Digirad believes that its products will have a positive impact on the health care bottom line. Currently, after someone has an abnormal mammogram, they are often sent to get a biopsy. About 800,000 breast biopsies are performed each year in the United States - 90 percent of which are negative, at a cost of $3,000-5,000 per biopsy. A nuclear medicine study can detect the breast cancer and provide more direct information to help potentially reduce the number of unnecessary biopsies, which helps reduce health care costs -- cancer specialists, for instance, can detect breast tumors that don't show up on conventional mammograms, especially when breast tissue is very dense.

In addition, cardiologists are using nuclear imaging to determine the extent of heart damage when someone is having, or has had, a heart attack. It's estimated that about 40 percent of the five million Americans who go to emergency rooms each year with cardiac symptoms are not having a heart attack. Conversely, about 50,000 of those having heart attacks are mistakenly sent home. Nuclear imaging can distinguish between these possibilities.

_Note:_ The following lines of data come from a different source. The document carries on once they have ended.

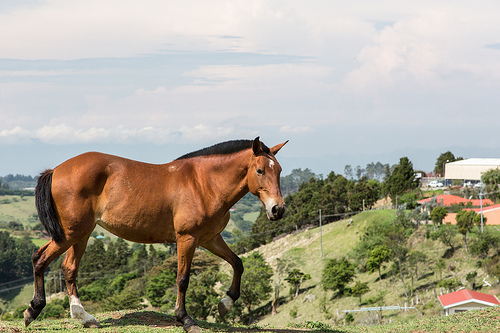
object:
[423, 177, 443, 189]
truck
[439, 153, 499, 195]
building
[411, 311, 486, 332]
ground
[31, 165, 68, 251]
tail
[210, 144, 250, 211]
neck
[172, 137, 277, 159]
black hair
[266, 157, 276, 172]
spot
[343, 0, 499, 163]
sky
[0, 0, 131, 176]
sky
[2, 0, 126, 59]
clouds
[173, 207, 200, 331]
leg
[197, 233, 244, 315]
leg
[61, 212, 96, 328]
leg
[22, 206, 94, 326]
leg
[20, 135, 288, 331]
horse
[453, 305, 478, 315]
wall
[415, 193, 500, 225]
house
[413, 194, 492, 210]
red roof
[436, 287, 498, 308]
red roof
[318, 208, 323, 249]
poles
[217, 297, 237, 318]
hoof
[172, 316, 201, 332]
hoof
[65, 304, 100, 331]
hoof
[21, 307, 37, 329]
hoof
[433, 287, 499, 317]
building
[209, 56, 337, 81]
clouds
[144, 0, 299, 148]
sky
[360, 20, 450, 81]
clouds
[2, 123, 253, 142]
clouds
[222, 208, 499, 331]
hill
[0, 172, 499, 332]
field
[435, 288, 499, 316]
house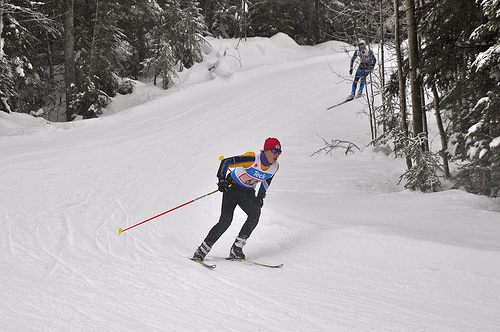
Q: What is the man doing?
A: Skiing.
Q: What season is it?
A: Winter.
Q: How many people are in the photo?
A: Two.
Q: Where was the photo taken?
A: On a mountain.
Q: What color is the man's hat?
A: Red.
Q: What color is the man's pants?
A: Black.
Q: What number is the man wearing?
A: 62.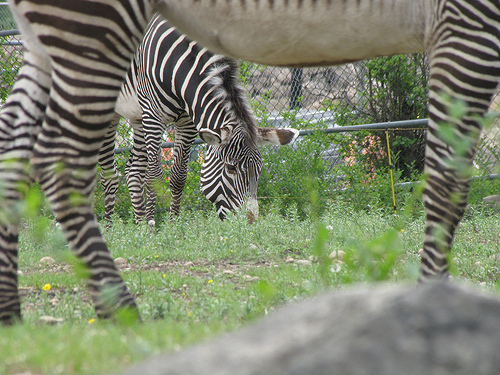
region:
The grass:
[189, 254, 226, 284]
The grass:
[216, 211, 268, 287]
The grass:
[200, 237, 272, 299]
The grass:
[208, 290, 265, 367]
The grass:
[174, 189, 251, 271]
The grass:
[170, 236, 244, 276]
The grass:
[174, 217, 324, 344]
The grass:
[168, 234, 245, 344]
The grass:
[159, 223, 234, 287]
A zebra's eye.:
[220, 156, 254, 190]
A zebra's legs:
[114, 101, 194, 228]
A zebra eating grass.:
[200, 111, 288, 251]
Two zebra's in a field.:
[6, 13, 364, 278]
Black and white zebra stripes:
[412, 20, 498, 285]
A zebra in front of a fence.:
[205, 83, 411, 213]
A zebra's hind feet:
[1, 170, 201, 340]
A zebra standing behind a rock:
[315, 193, 497, 358]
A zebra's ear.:
[187, 106, 242, 152]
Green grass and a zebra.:
[229, 100, 312, 249]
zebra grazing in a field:
[172, 87, 295, 269]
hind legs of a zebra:
[2, 23, 164, 367]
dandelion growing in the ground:
[26, 274, 61, 302]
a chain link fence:
[288, 95, 418, 193]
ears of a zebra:
[190, 118, 310, 156]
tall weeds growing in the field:
[263, 137, 408, 216]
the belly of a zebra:
[140, 2, 463, 80]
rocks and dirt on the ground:
[118, 240, 305, 302]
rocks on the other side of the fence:
[247, 67, 395, 131]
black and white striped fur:
[47, 22, 122, 126]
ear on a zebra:
[254, 123, 303, 148]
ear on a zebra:
[194, 118, 235, 147]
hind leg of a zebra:
[27, 3, 151, 332]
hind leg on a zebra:
[0, 13, 61, 337]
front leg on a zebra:
[410, 0, 498, 330]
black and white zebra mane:
[200, 46, 265, 145]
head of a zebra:
[178, 48, 302, 238]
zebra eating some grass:
[93, 3, 307, 240]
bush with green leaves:
[316, 44, 425, 179]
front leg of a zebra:
[132, 103, 177, 238]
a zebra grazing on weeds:
[107, 28, 307, 242]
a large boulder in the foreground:
[108, 273, 498, 373]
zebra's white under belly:
[134, 0, 424, 70]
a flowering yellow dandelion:
[32, 275, 57, 302]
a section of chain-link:
[258, 67, 420, 189]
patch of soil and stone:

Digirad's ability to evolve and develop new products is not only going to help the company increase sales (the market for gamma cameras in nuclear medicine is over $700 million a year), but it will also be making a major contribution to medicine and other fields. Health care costs are expected to continue to increase over the next five to ten years. Digirad's cost-effective solid-state technology can provide faster diagnoses leading to more effective treatment. The company is confident that its core technology will revolutionize the gamma camera market in the same way that other solid-state innovations changed industries such as computers, televisions and radios, and expects the technology can be applied to areas outside the world of medicine. These will not only help produce new sources of revenue, but enable the company to make a significant contribution in a wide variety of markets.

One such area is materials analysis - the detector can be used to look for cracks in airplane engines, oil well logging, nuclear weapons surveying, environmental monitoring and geological surveying. The imager can be used, for example, as an industrial X-ray for food processing, and for airport baggage scanners for weapons detection. Digirad's core technology could also make it easier to inspect nuclear facilities in countries where access time is limited.

Digirad's solid-state innovations bode well for the company, which is well positioned to enter the 21st century as a leader in this exciting new technology.